Keep every word of the listing and reproduce it exactly, but set aside any image found there.

• **DATASET EXTRACT**
"""

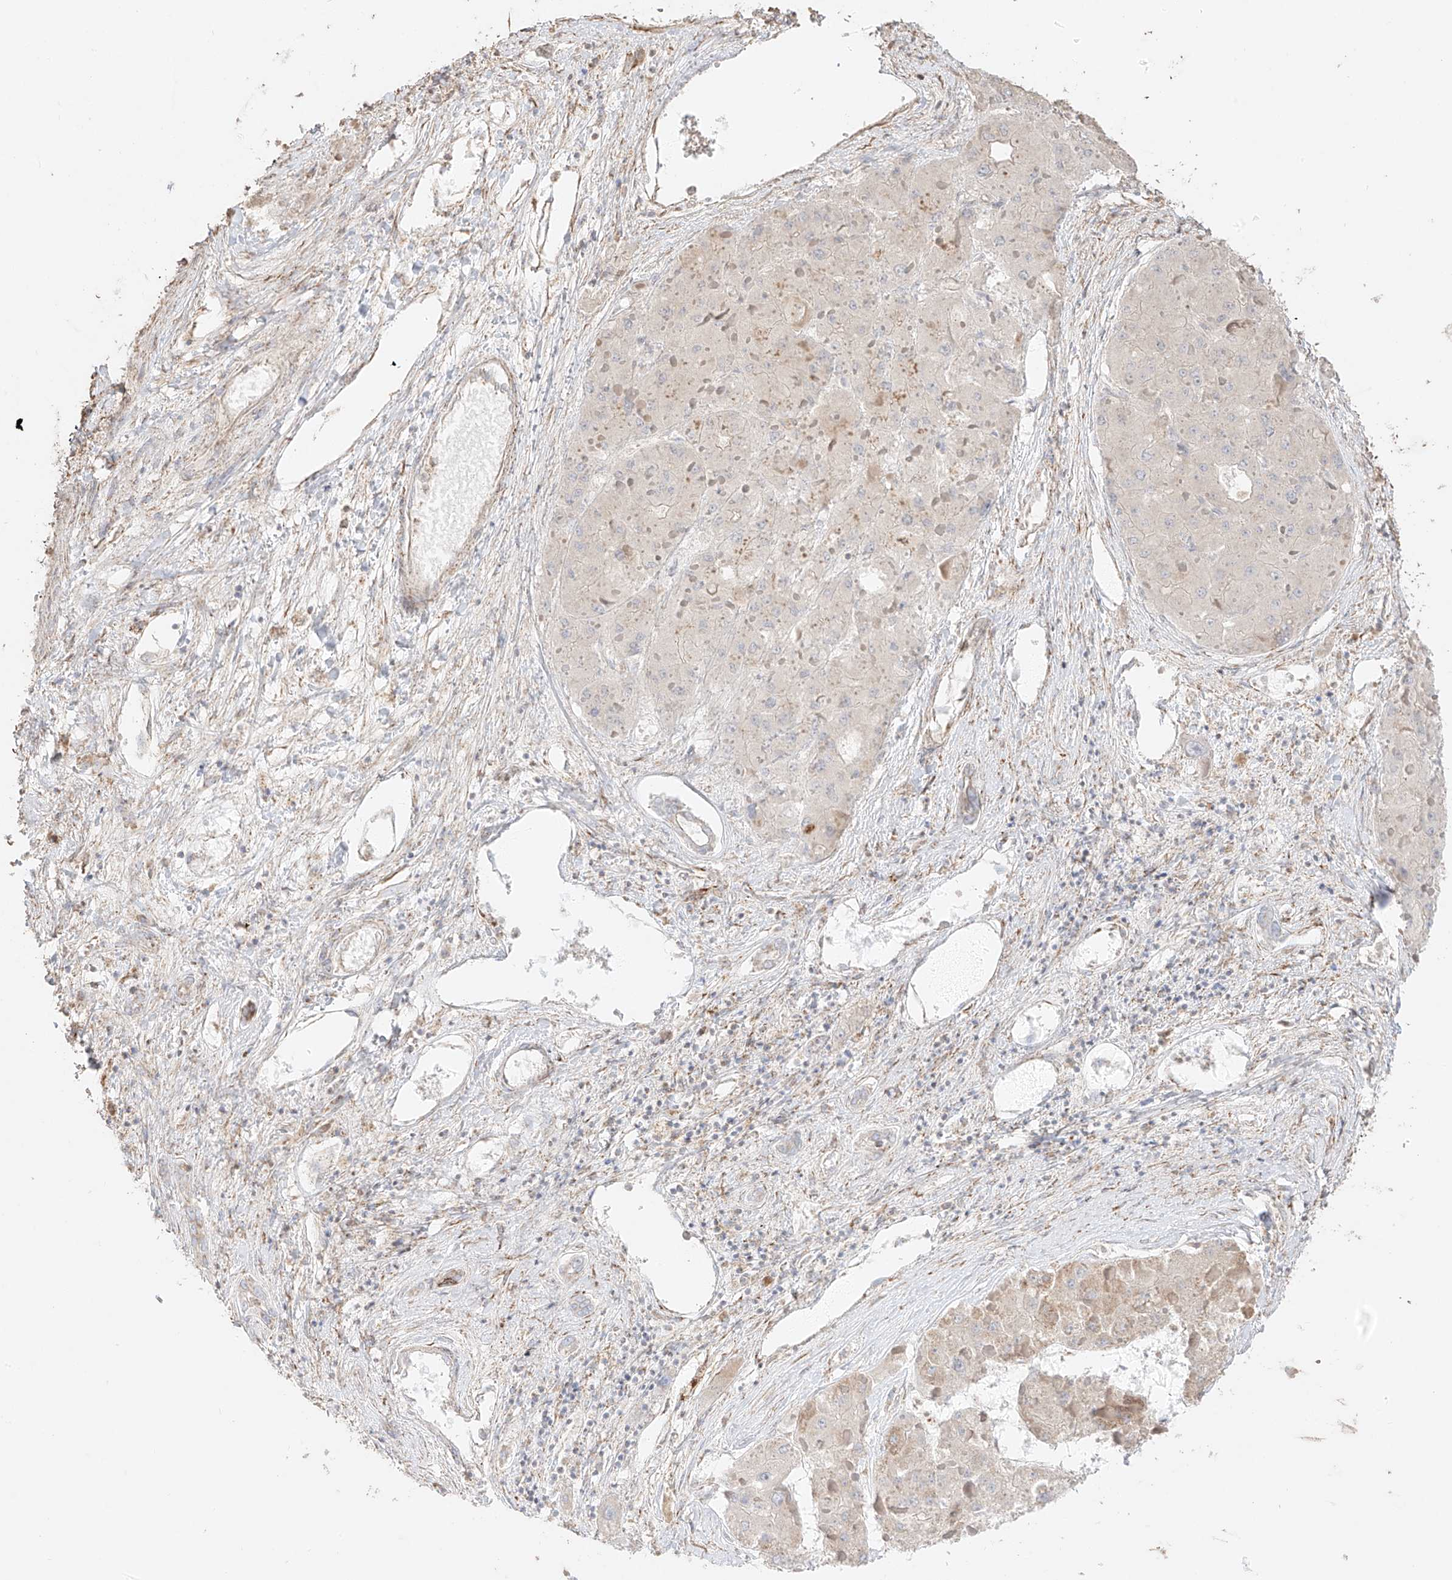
{"staining": {"intensity": "weak", "quantity": "25%-75%", "location": "cytoplasmic/membranous"}, "tissue": "liver cancer", "cell_type": "Tumor cells", "image_type": "cancer", "snomed": [{"axis": "morphology", "description": "Carcinoma, Hepatocellular, NOS"}, {"axis": "topography", "description": "Liver"}], "caption": "A histopathology image of human liver cancer (hepatocellular carcinoma) stained for a protein reveals weak cytoplasmic/membranous brown staining in tumor cells.", "gene": "COLGALT2", "patient": {"sex": "female", "age": 73}}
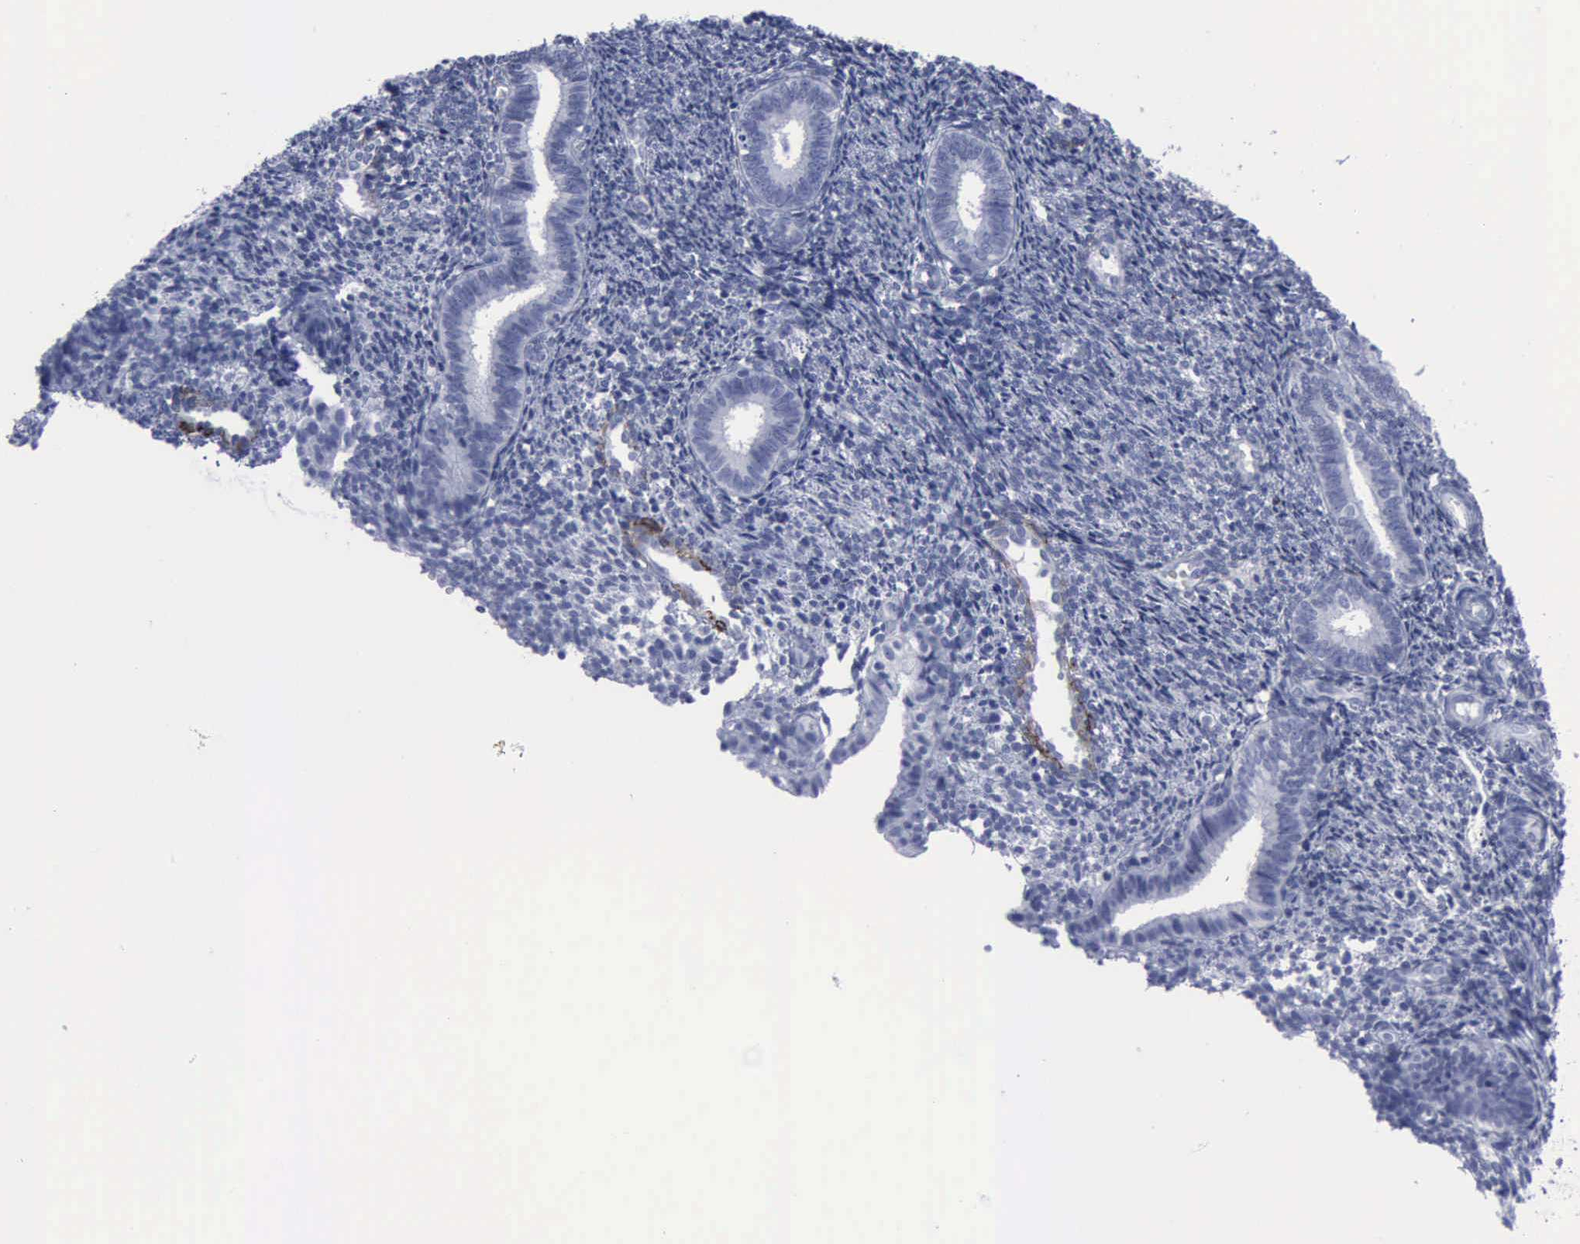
{"staining": {"intensity": "moderate", "quantity": "25%-75%", "location": "cytoplasmic/membranous"}, "tissue": "endometrium", "cell_type": "Cells in endometrial stroma", "image_type": "normal", "snomed": [{"axis": "morphology", "description": "Normal tissue, NOS"}, {"axis": "topography", "description": "Endometrium"}], "caption": "Immunohistochemical staining of normal human endometrium exhibits moderate cytoplasmic/membranous protein positivity in approximately 25%-75% of cells in endometrial stroma. The staining was performed using DAB to visualize the protein expression in brown, while the nuclei were stained in blue with hematoxylin (Magnification: 20x).", "gene": "NGFR", "patient": {"sex": "female", "age": 27}}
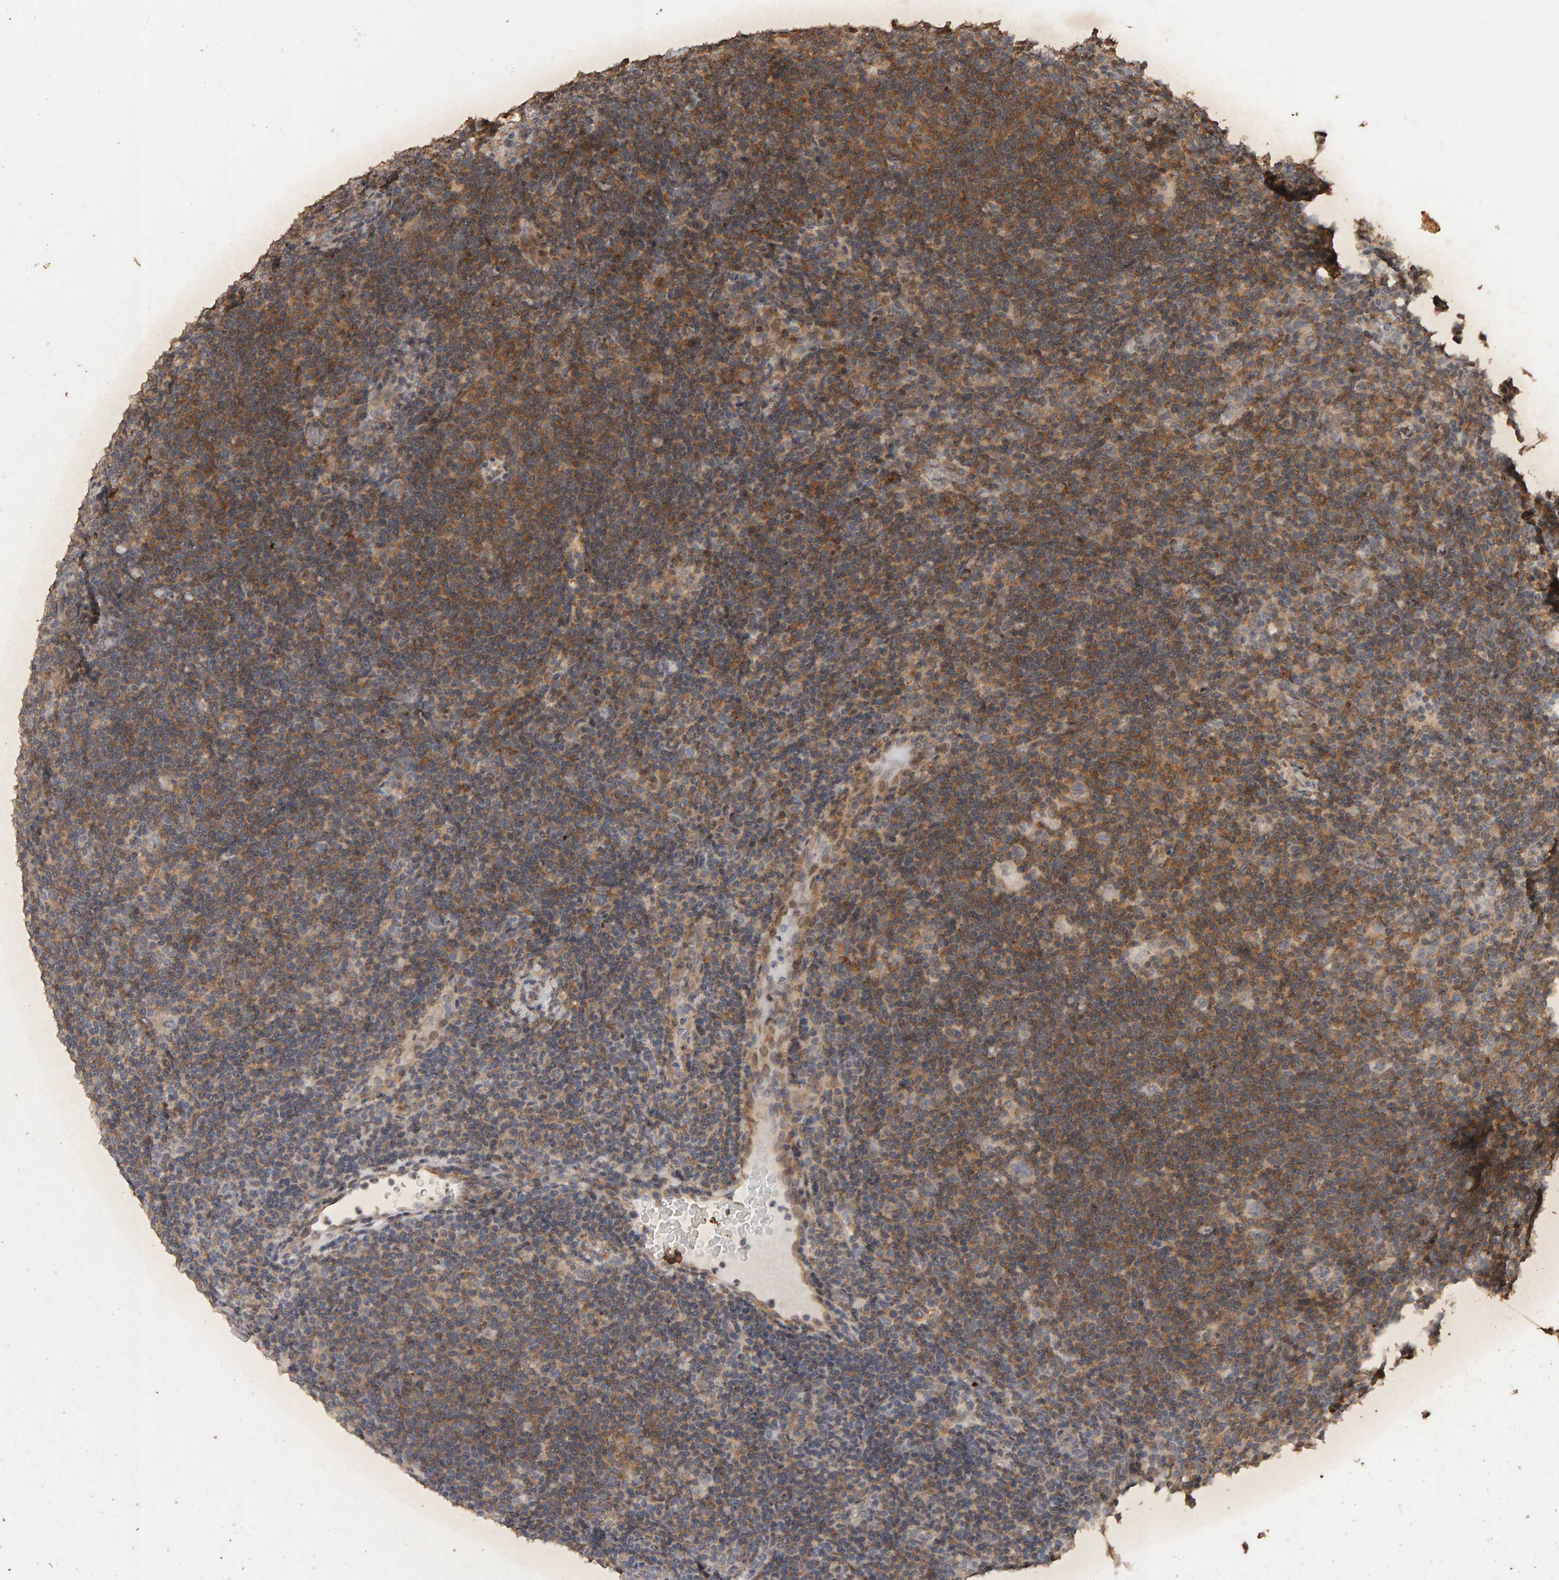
{"staining": {"intensity": "negative", "quantity": "none", "location": "none"}, "tissue": "lymphoma", "cell_type": "Tumor cells", "image_type": "cancer", "snomed": [{"axis": "morphology", "description": "Hodgkin's disease, NOS"}, {"axis": "topography", "description": "Lymph node"}], "caption": "Hodgkin's disease stained for a protein using immunohistochemistry (IHC) shows no staining tumor cells.", "gene": "DNAJB5", "patient": {"sex": "female", "age": 57}}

"""

• **TASK RESPONSE**
{"staining": {"intensity": "weak", "quantity": "25%-75%", "location": "cytoplasmic/membranous"}, "tissue": "liver cancer", "cell_type": "Tumor cells", "image_type": "cancer", "snomed": [{"axis": "morphology", "description": "Carcinoma, Hepatocellular, NOS"}, {"axis": "topography", "description": "Liver"}], "caption": "A histopathology image of human liver cancer (hepatocellular carcinoma) stained for a protein reveals weak cytoplasmic/membranous brown staining in tumor cells.", "gene": "COLGALT2", "patient": {"sex": "female", "age": 73}}
{"staining": {"intensity": "moderate", "quantity": "25%-75%", "location": "cytoplasmic/membranous"}, "tissue": "endometrium", "cell_type": "Cells in endometrial stroma", "image_type": "normal", "snomed": [{"axis": "morphology", "description": "Normal tissue, NOS"}, {"axis": "topography", "description": "Endometrium"}], "caption": "Immunohistochemical staining of normal human endometrium exhibits moderate cytoplasmic/membranous protein positivity in approximately 25%-75% of cells in endometrial stroma. The staining was performed using DAB to visualize the protein expression in brown, while the nuclei were stained in blue with hematoxylin (Magnification: 20x).", "gene": "NGFR", "patient": {"sex": "female", "age": 27}}
{"staining": {"intensity": "negative", "quantity": "none", "location": "none"}, "tissue": "lymphoma", "cell_type": "Tumor cells", "image_type": "cancer", "snomed": [{"axis": "morphology", "description": "Hodgkin's disease, NOS"}, {"axis": "topography", "description": "Lymph node"}], "caption": "Hodgkin's disease stained for a protein using immunohistochemistry (IHC) shows no staining tumor cells.", "gene": "DNAJB5", "patient": {"sex": "female", "age": 57}}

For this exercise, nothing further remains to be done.